Stored items:

______

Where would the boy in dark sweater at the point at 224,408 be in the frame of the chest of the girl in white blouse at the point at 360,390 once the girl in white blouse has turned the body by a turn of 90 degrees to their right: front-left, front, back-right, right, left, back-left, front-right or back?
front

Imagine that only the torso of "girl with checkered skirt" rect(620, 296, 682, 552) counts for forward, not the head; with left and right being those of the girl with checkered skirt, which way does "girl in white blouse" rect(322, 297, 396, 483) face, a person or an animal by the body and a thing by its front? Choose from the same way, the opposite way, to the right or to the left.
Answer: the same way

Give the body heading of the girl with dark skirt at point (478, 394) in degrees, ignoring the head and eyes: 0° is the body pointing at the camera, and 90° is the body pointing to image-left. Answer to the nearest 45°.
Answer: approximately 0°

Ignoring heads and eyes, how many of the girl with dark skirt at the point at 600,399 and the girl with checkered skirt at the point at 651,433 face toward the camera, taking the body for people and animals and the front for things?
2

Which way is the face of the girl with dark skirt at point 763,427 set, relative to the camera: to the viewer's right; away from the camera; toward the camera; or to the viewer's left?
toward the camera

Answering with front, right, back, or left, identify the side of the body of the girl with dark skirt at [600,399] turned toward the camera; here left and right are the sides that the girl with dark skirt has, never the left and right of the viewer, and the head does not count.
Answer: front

______

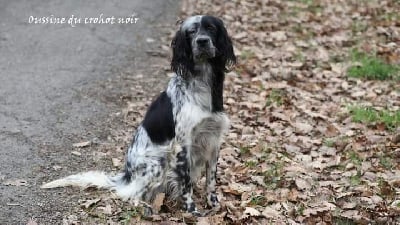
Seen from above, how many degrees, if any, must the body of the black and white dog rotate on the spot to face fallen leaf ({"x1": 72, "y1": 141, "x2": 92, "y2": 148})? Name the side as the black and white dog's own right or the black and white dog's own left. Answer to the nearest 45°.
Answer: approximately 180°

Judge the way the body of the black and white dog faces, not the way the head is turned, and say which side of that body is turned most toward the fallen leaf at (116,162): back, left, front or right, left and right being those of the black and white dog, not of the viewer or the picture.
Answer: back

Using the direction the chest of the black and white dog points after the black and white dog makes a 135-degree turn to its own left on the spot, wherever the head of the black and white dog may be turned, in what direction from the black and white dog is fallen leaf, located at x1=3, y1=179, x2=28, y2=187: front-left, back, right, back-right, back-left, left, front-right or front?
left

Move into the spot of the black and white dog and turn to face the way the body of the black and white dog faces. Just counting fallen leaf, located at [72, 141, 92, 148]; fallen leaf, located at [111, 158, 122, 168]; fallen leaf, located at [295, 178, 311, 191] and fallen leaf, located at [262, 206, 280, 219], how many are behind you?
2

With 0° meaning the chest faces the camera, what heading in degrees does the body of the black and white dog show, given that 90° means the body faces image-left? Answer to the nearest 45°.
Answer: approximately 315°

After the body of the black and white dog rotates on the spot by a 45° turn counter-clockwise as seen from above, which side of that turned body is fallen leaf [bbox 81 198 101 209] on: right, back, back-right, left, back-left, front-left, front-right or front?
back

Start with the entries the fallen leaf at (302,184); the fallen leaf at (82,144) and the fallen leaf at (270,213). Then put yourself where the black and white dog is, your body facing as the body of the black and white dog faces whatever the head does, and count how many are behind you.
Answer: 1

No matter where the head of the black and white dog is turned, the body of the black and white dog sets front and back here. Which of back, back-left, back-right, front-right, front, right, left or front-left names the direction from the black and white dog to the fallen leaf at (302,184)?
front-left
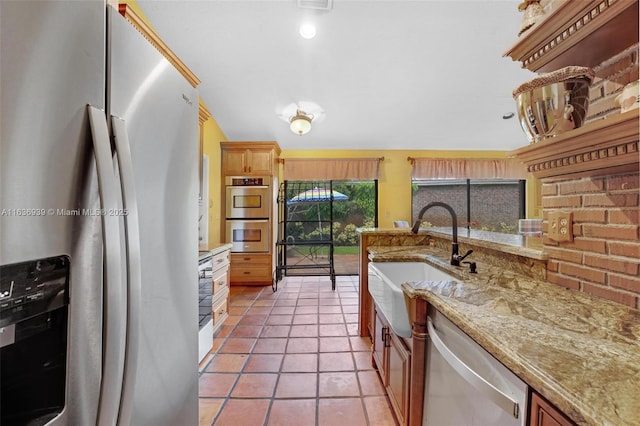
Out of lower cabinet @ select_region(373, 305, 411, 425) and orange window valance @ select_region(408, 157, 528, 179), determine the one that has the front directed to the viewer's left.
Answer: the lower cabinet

______

Assignment: Rewrite everything from the line containing "Start with the" down to the line containing "Answer: the lower cabinet" with "fallen leaf" replaced by "dry leaf" and nothing else altered. Leave the pictures out of the answer.

The answer:
Start with the entries the dry leaf at (302,184); the dry leaf at (82,144) and the dry leaf at (270,213). Then put yourself where the black and white dog is, your body facing as the body of the black and white dog faces whatever the head does, and count how many are behind you.
Answer: 1

No matter where the head of the black and white dog is turned, the body of the black and white dog sets front and back here. Which of back, back-left, back-right, front-right, front, right, left or front-left names the direction from the black and white dog to the dry leaf at (302,184)?
front-left
Out of lower cabinet @ select_region(373, 305, 411, 425) and orange window valance @ select_region(408, 157, 528, 179), determine the one that has the front directed to the viewer's left.
Answer: the lower cabinet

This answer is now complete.